## Task
Leave every picture out, and write out the remaining entries exactly.

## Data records
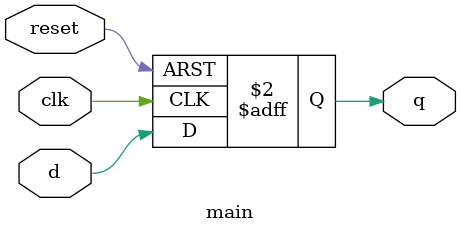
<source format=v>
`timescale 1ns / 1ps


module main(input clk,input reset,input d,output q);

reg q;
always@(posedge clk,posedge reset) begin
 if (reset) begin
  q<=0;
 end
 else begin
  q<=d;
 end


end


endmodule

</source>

## Answer space
<source format=v>
`timescale 1ns / 1ps


module main(input clk,input reset,input d,output q);

reg q;
always@(posedge clk,posedge reset) begin
 if (reset) begin
  q<=0;
 end
 else begin
  q<=d;
 end


end


endmodule

</source>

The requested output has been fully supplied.